There is a pattern that comes up again and again in automation projects across FinTech and financial services. A team picks a tool, assigns someone to write tests, and within a few months they have a suite that looks impressive on a dashboard. Hundreds of test cases. Green builds most of the time. A coverage percentage that satisfies the quarterly review.
And then something breaks in production that the automation should have caught.
The honest reason this happens is that most automation frameworks are built to demonstrate progress rather than to prevent defects. When a test suite is designed to impress stakeholders rather than to solve a real testing problem, the cracks show up later, when the damage is harder to contain.

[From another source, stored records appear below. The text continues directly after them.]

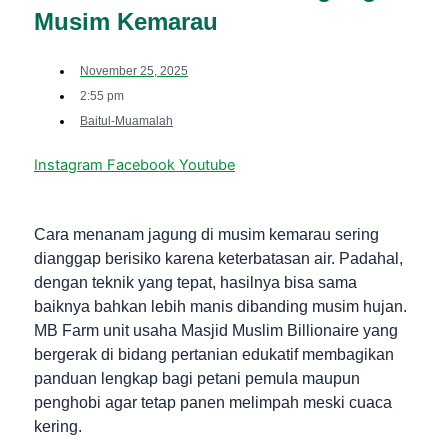
Musim Kemarau
November 25, 2025
2:55 pm
Baitul-Muamalah
Instagram
Facebook
Youtube
Cara menanam jagung di musim kemarau sering
dianggap berisiko karena keterbatasan air. Padahal,
dengan teknik yang tepat, hasilnya bisa sama
baiknya bahkan lebih manis dibanding musim hujan.
MB Farm unit usaha Masjid Muslim Billionaire yang
bergerak di bidang pertanian edukatif membagikan
panduan lengkap bagi petani pemula maupun
penghobi agar tetap panen melimpah meski cuaca
kering.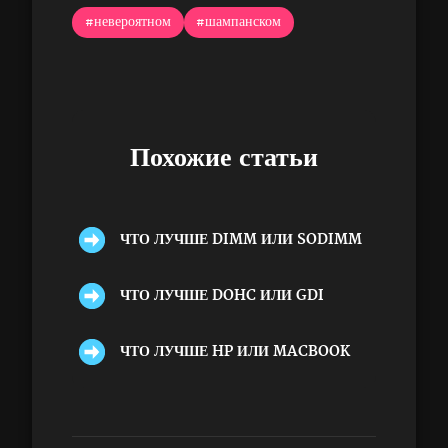
#невероятном
#шампанском
Похожие статьи
ЧТО ЛУЧШЕ DIMM ИЛИ SODIMM
ЧТО ЛУЧШЕ DOHC ИЛИ GDI
ЧТО ЛУЧШЕ HP ИЛИ MACBOOK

The three signs your framework is a liability
The first sign is a high flakiness rate. If your tests fail intermittently and your team has started treating certain failures as expected, you do not have an automation problem. You have a trust problem. Flaky tests stop being useful almost immediately, because nobody knows whether a failure is real or just noise. The longer you leave flaky tests in the suite, the more your team learns to ignore automation outputs entirely.
The second sign is that nobody owns the maintenance. This one is common in teams where automation was a project rather than a practice. Someone built the framework, the project finished, and now it lives in a corner of the repository that nobody touches unless a test breaks so badly it cannot be ignored. Frameworks without owners decay. The longer they run without investment, the more brittle they become, and the harder they are to fix when something genuinely goes wrong.
The third sign is that your coverage numbers look healthy but production bugs keep happening. Coverage metrics are useful, but they measure what you have tested, not what matters. A framework that runs 800 tests across 60% of your codebase might still be missing the three integration points where your most critical user journeys live. Coverage without risk analysis is a false comfort.
The mindset shift that actually helps
The teams that get automation right think about it differently. They are not trying to write tests. They are trying to design a test architecture.
That distinction matters more than it sounds. Writing tests is a task. Designing an architecture is a discipline. It means deciding what not to automate as deliberately as you decide what to automate. It means building with maintainability in mind from the first line of code. It means treating the framework as a product that your team owns and evolves over time.
Before writing a single test, spend time on structure. Define your layers, decide your naming conventions, agree on how failures will be investigated. Make the hard decisions early, when changing your mind is cheap. By the time you have 500 tests in a framework built without those foundations, changing your mind costs weeks.
If your framework is already in trouble, the fix is not a rewrite. It is a reset of expectations, a clear owner, and a short period of investment focused on reliability over coverage. Start with the tests that run on every build. Make those stable first. Then expand from a foundation that actually holds.
The tool you use matters far less than you think. Playwright, Selenium, Cypress — all of them work when the underlying architecture is sound. None of them can save a framework that was designed to look good rather than to work well.